● Passage shown:
Another home automation post! Please check out my earlier home automation series first to get an idea what I am talking about.

Recently, I figured to rework some part of it to be able to deal better with certain kind of failures, while at the same time still being able to offer all the automation abilities as before.

Recap

First, let’s recap the architecture that was already in place:

current architecture

  • inputs: a unipi unit is used to read the digital inputs (e.g. push buttons); updates are pushed as MQTT events
  • MQTT broker: a centralized broker takes in the updates and pushes them to all subscribers
  • home assistant: sees updates on the MQTT inputs and performs specific actions as automations on outputs push out another MQTT events
  • outputs: a unipi unit takes in MQTT updates and triggers a corresponding relay change (e.g. a light).

For more details, refer to the architecture post.

Although this approach has worked fairly well for me, it inherently holds some potential issues.

Problem: centralized points of failure

Firstly, on the software level, all connections need to run through home assistant and the MQTT broker. An advantage of this is that everything is configurable from a centralized place, in software. However, this also requires a higher level of reliability on those software instances. As an example, initially, doing any updates to this software component was a bit more involved since any downtime here, effectively translated into non-functioning light push buttons. Downtime is fortunately a lot less common since I did start using k3s for orchestrating the deployment. Nevertheless, it is (currently) not possible to run home assistant in an “high availability” (HA) mode. HA mode means that multiple home assistant instances can run at the same time, where one instance sits idle as a fail-over for the main running instance.

● Task item:
Continue the home automation post from where it stops.

● Supplied entries:
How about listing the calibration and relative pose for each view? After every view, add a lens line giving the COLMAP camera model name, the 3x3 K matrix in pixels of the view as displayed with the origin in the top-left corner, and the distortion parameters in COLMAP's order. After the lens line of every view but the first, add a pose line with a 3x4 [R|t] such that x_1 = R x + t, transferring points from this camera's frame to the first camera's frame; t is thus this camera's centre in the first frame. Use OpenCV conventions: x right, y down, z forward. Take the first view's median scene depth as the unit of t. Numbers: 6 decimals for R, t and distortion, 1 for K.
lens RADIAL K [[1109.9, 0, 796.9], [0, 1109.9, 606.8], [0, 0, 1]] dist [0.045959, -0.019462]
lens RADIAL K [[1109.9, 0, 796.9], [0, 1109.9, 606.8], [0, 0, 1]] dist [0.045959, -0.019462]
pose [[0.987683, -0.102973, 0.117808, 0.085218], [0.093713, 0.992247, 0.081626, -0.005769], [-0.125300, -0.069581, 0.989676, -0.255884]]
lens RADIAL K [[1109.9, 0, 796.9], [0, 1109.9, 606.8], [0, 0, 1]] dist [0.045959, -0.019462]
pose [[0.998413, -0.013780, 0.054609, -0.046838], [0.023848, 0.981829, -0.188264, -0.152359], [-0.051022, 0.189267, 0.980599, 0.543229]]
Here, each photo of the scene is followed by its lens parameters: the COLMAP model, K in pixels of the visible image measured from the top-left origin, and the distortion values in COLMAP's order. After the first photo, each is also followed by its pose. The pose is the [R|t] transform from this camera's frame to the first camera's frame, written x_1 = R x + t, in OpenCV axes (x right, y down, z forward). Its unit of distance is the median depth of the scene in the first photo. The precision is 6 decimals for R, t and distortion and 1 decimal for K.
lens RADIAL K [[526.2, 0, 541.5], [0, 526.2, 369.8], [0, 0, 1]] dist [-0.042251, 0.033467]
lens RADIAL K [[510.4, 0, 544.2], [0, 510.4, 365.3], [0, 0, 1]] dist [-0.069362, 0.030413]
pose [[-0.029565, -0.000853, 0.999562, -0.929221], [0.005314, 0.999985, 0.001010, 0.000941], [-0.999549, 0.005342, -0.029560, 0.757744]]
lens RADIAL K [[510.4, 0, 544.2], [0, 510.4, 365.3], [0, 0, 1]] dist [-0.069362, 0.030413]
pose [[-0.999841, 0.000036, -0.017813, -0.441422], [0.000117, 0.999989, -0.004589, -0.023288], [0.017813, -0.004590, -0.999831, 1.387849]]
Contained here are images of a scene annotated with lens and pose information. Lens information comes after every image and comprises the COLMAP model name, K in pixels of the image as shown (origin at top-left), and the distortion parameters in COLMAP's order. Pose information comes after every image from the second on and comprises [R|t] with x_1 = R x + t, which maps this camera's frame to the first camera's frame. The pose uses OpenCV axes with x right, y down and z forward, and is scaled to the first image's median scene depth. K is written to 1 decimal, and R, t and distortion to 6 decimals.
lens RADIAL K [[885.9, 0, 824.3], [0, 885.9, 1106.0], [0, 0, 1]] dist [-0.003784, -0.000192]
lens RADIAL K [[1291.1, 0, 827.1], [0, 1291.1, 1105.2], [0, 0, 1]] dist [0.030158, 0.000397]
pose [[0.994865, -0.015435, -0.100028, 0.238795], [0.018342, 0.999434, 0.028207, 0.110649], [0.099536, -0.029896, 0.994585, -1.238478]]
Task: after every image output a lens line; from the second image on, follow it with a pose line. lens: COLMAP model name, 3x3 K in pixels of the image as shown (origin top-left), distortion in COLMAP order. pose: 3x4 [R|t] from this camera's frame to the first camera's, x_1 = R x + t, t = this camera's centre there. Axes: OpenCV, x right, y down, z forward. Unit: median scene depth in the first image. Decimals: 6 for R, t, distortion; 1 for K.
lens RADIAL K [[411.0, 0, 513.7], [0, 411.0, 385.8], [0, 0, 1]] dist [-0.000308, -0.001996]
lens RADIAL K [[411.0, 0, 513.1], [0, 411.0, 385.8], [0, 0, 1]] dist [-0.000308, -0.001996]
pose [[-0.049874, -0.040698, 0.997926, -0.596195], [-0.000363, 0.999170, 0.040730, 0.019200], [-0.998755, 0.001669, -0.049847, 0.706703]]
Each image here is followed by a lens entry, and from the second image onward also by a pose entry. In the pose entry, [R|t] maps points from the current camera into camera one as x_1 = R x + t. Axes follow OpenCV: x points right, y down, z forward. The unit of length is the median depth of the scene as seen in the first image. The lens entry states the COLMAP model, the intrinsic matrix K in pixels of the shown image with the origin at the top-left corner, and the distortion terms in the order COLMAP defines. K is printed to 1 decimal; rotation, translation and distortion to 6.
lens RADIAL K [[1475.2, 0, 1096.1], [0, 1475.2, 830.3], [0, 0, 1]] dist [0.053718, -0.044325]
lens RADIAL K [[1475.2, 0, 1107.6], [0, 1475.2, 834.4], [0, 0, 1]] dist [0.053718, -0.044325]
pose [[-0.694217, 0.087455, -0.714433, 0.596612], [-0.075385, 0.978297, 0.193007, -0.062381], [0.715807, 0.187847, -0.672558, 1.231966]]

● Output of the task:
In addition, on the network level, the links between the components all depend on the local network. Any downtime at this level of the stack again translates into the non-availability of my light push buttons.

This solution would need to be more robust against issues on both software and network layers. At the same time, I would still like to keep centralized control from home assistant.

Solution: direct link

I did start digging around and got some helpful feedback on the unipi forum from this post on connecting 2 unipi units together.

The first issue of the dependency on the home assistant instance could be mitigated by moving the automation logic out of home assistant. This would mean that some other component could listen to the input events and do the required actions on the outputs. The unipi units could easily run such extra software themselves.

The second issue related to the network layer could be solved by finding a way to connect to the involved unipi units directly together. This post on unipi connections provided some inspiration in that respect: the third option details using the RS-485 bus which is available on most unipi units to connect devices together.

Control from home assistant will still be possible: either the update should come from the toggle of an input button (via the direct connection) or from an MQTT event. There should be no issue in having both options at the same time.1

The new architecture now changes into the following:

proposal architecture

  • inputs / outputs: the edges of the diagram just again show the inputs and output
  • unipi units: 1 unipi unit is shown for inputs, 1 for outputs
  • home assistant: state updates on inputs and outputs still come in over MQTT. State changes on the outputs can still be pushed using MQTT.
  • MQTT broker: sits between the unipi units and home assistant.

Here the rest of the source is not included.